[Records from a collection]
☆ ☆ ☆ ☆ ☆
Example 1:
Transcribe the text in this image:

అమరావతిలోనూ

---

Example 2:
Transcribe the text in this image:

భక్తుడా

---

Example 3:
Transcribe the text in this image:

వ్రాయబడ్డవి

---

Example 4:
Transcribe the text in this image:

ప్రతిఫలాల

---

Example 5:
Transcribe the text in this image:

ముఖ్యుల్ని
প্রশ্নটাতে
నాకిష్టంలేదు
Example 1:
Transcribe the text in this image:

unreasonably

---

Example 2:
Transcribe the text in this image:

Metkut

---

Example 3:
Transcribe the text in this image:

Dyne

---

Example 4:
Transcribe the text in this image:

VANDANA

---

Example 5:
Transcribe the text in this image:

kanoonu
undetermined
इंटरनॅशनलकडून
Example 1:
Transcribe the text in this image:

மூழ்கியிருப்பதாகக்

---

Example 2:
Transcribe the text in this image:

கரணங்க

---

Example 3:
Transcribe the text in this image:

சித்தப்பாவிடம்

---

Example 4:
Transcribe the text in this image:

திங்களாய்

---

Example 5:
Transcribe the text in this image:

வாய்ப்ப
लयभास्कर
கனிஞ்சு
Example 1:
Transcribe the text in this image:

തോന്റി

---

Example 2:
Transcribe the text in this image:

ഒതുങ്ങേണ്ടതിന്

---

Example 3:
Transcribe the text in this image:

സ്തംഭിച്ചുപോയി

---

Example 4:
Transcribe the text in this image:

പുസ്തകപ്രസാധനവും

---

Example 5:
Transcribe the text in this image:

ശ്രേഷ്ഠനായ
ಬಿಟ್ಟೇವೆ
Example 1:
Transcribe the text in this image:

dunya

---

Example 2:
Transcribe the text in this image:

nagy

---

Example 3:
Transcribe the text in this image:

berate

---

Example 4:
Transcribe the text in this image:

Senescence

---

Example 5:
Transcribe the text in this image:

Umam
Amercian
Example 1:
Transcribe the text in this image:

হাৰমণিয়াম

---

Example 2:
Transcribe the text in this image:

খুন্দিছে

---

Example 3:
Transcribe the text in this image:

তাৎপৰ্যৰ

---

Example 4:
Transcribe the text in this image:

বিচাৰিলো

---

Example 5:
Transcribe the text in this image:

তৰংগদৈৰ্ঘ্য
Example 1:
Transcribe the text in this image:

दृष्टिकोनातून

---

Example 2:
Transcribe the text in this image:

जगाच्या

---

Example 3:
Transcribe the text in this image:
☆ ☆ ☆ ☆ ☆
◆ **WORK TASK**
A word-for-word restatement of every record above is expected.

◆ **TASK SOLUTION**
Example 1:
Transcribe the text in this image:

అమరావతిలోనూ

---

Example 2:
Transcribe the text in this image:

భక్తుడా

---

Example 3:
Transcribe the text in this image:

వ్రాయబడ్డవి

---

Example 4:
Transcribe the text in this image:

ప్రతిఫలాల

---

Example 5:
Transcribe the text in this image:

ముఖ్యుల్ని
প্রশ্নটাতে
నాకిష్టంలేదు
Example 1:
Transcribe the text in this image:

unreasonably

---

Example 2:
Transcribe the text in this image:

Metkut

---

Example 3:
Transcribe the text in this image:

Dyne

---

Example 4:
Transcribe the text in this image:

VANDANA

---

Example 5:
Transcribe the text in this image:

kanoonu
undetermined
इंटरनॅशनलकडून
Example 1:
Transcribe the text in this image:

மூழ்கியிருப்பதாகக்

---

Example 2:
Transcribe the text in this image:

கரணங்க

---

Example 3:
Transcribe the text in this image:

சித்தப்பாவிடம்

---

Example 4:
Transcribe the text in this image:

திங்களாய்

---

Example 5:
Transcribe the text in this image:

வாய்ப்ப
लयभास्कर
கனிஞ்சு
Example 1:
Transcribe the text in this image:

തോന്റി

---

Example 2:
Transcribe the text in this image:

ഒതുങ്ങേണ്ടതിന്

---

Example 3:
Transcribe the text in this image:

സ്തംഭിച്ചുപോയി

---

Example 4:
Transcribe the text in this image:

പുസ്തകപ്രസാധനവും

---

Example 5:
Transcribe the text in this image:

ശ്രേഷ്ഠനായ
ಬಿಟ್ಟೇವೆ
Example 1:
Transcribe the text in this image:

dunya

---

Example 2:
Transcribe the text in this image:

nagy

---

Example 3:
Transcribe the text in this image:

berate

---

Example 4:
Transcribe the text in this image:

Senescence

---

Example 5:
Transcribe the text in this image:

Umam
Amercian
Example 1:
Transcribe the text in this image:

হাৰমণিয়াম

---

Example 2:
Transcribe the text in this image:

খুন্দিছে

---

Example 3:
Transcribe the text in this image:

তাৎপৰ্যৰ

---

Example 4:
Transcribe the text in this image:

বিচাৰিলো

---

Example 5:
Transcribe the text in this image:

তৰংগদৈৰ্ঘ্য
Example 1:
Transcribe the text in this image:

दृष्टिकोनातून

---

Example 2:
Transcribe the text in this image:

जगाच्या

---

Example 3:
Transcribe the text in this image:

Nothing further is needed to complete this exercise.